**Task input:**
****************************************

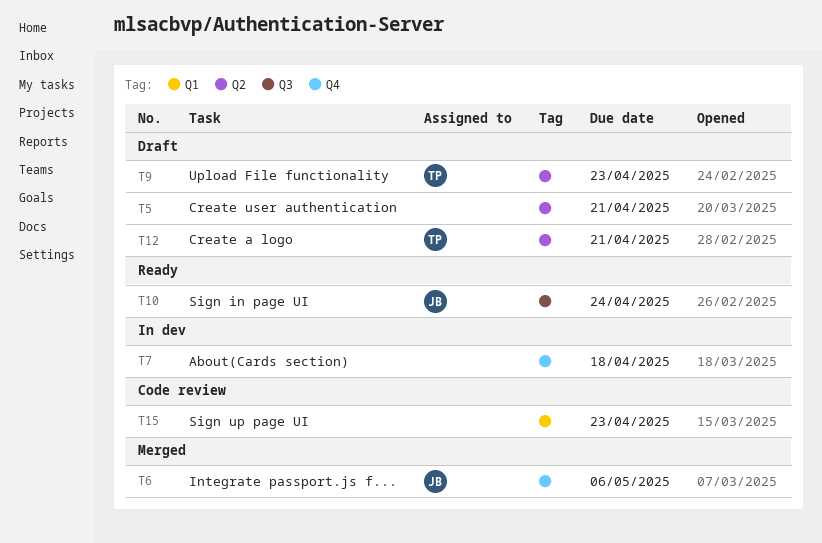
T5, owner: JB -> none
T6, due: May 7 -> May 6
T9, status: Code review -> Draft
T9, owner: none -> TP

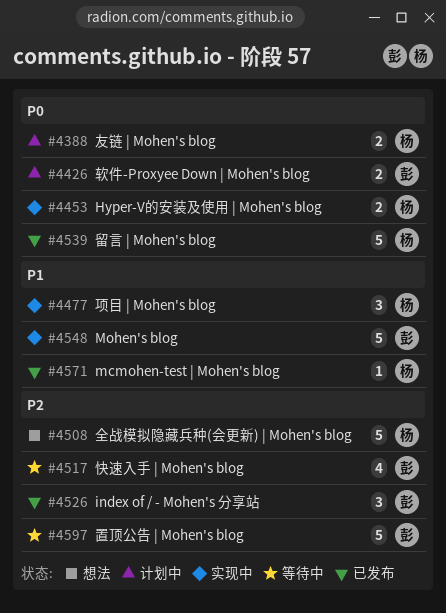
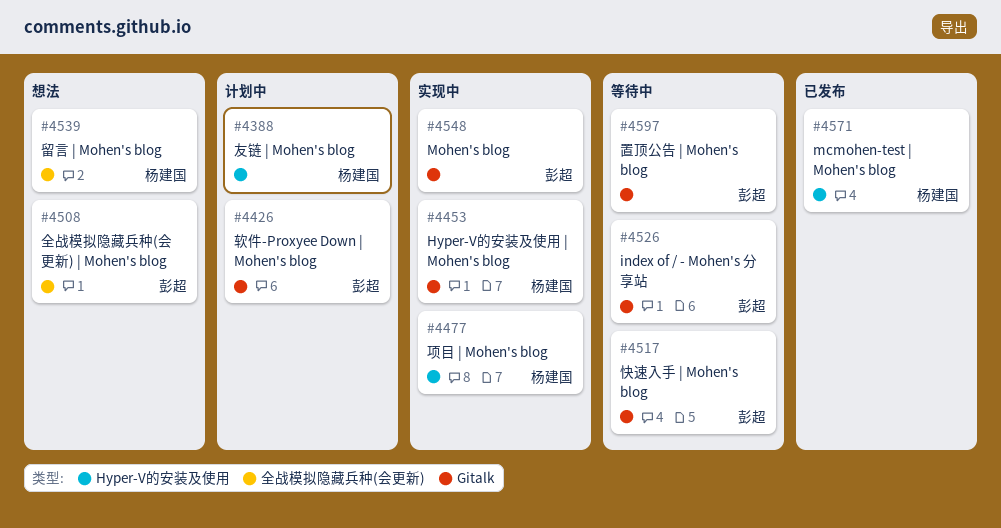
#4508, owner: 杨建国 -> 彭超
#4526, status: 已发布 -> 等待中
#4539, status: 已发布 -> 想法

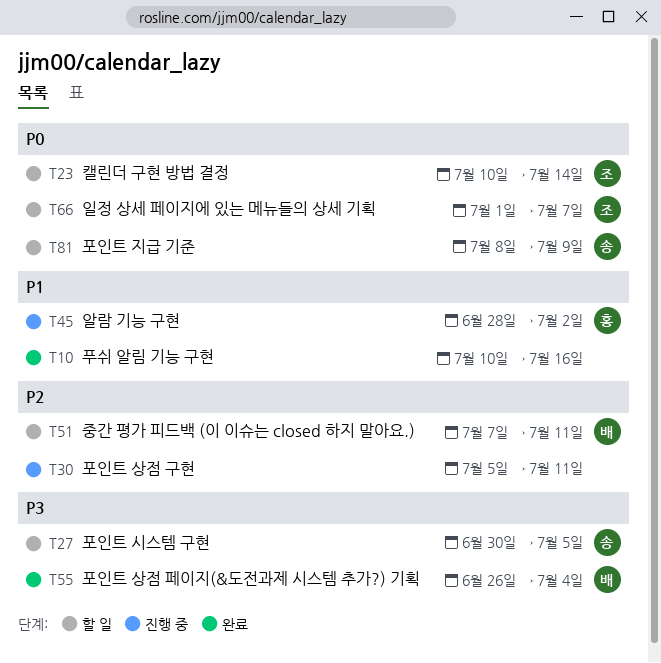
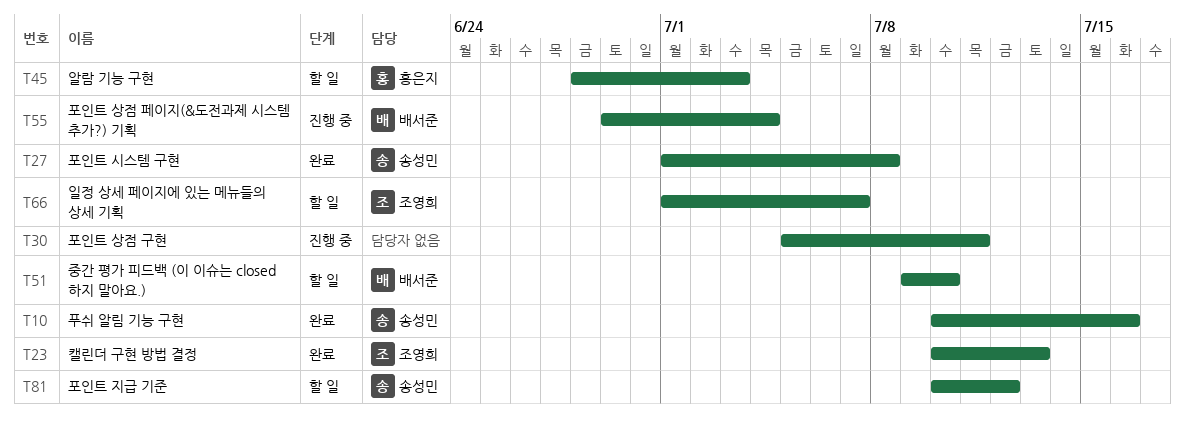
T10, owner: none -> 송성민
T23, status: 할 일 -> 완료
T23, due: Jul 14 -> Jul 13
T27, status: 할 일 -> 완료
T27, start: Jun 30 -> Jul 1
T27, due: Jul 5 -> Jul 8
T45, status: 진행 중 -> 할 일
T45, due: Jul 2 -> Jul 3
T51, start: Jul 7 -> Jul 9
T51, due: Jul 11 -> Jul 10
T55, status: 완료 -> 진행 중
T55, start: Jun 26 -> Jun 29
T81, start: Jul 8 -> Jul 10
T81, due: Jul 9 -> Jul 12

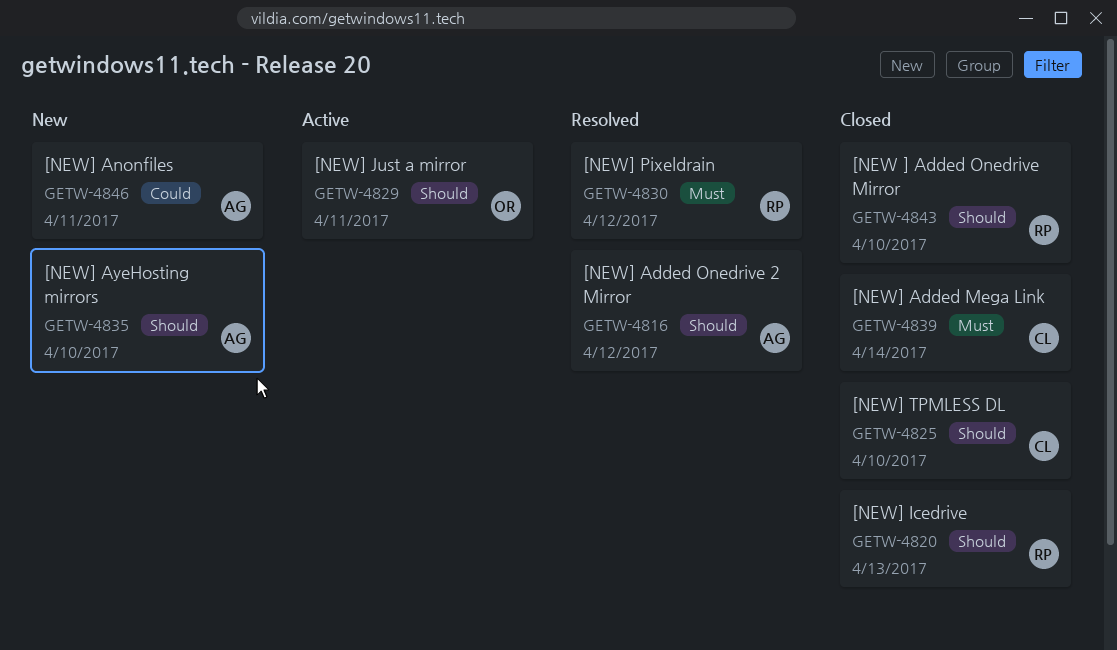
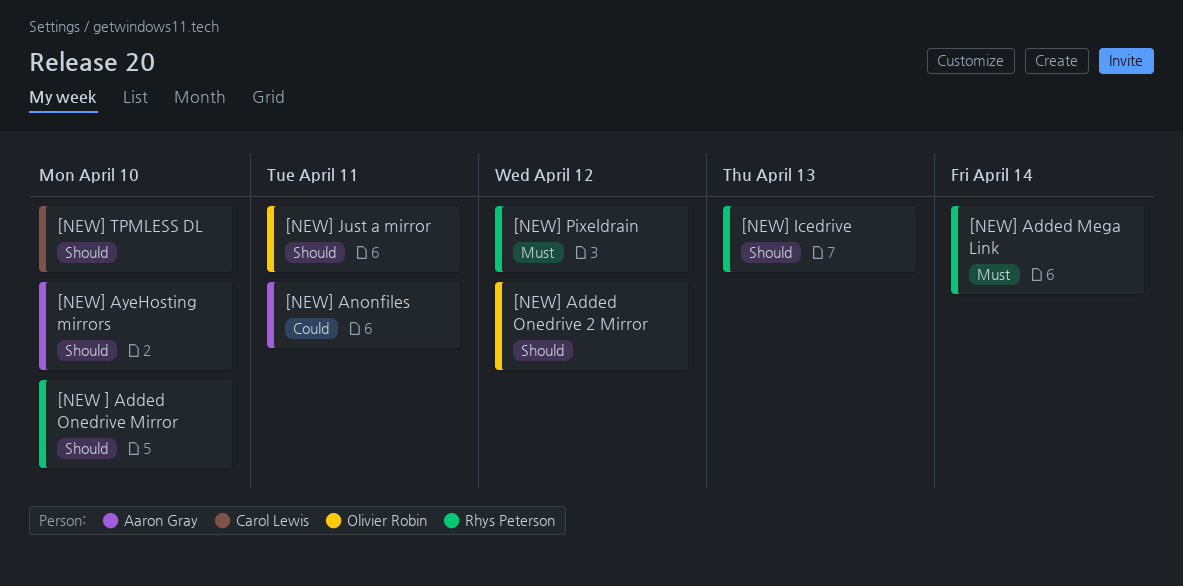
[NEW] Added Mega Link, owner: Carol Lewis -> Rhys Peterson
[NEW] Added Onedrive 2 Mirror, owner: Aaron Gray -> Olivier Robin

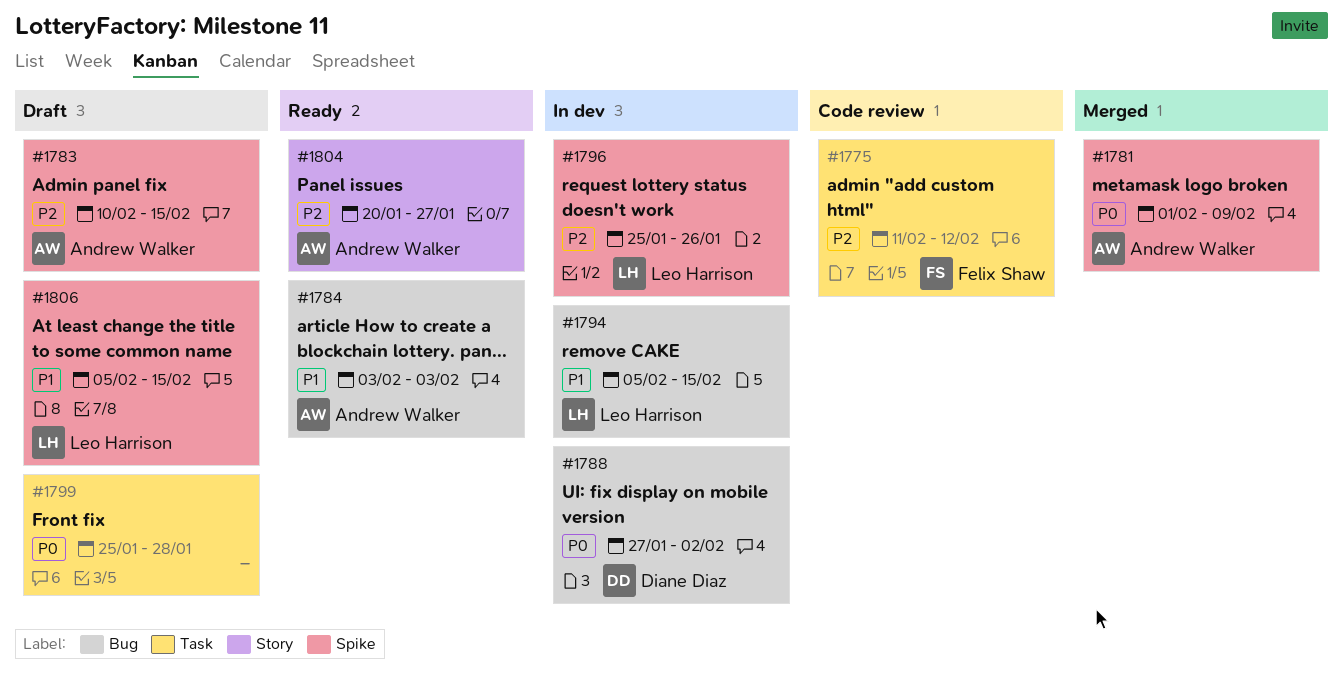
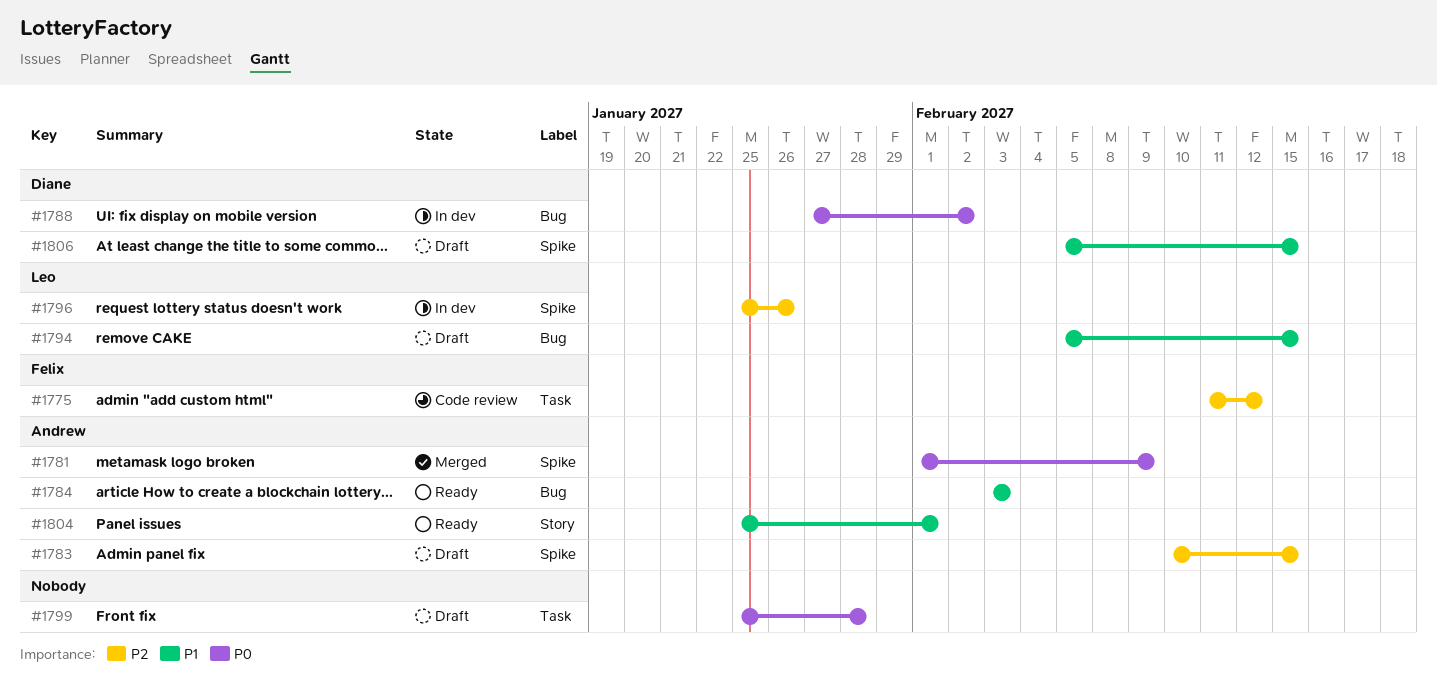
#1794, status: In dev -> Draft
#1804, priority: P2 -> P1
#1804, start: Jan 20 -> Jan 25
#1804, due: Jan 27 -> Feb 1
#1806, owner: Leo Harrison -> Diane Diaz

****************************************

Only a number is expected: the count of lines in the data that contain the word "Added".

2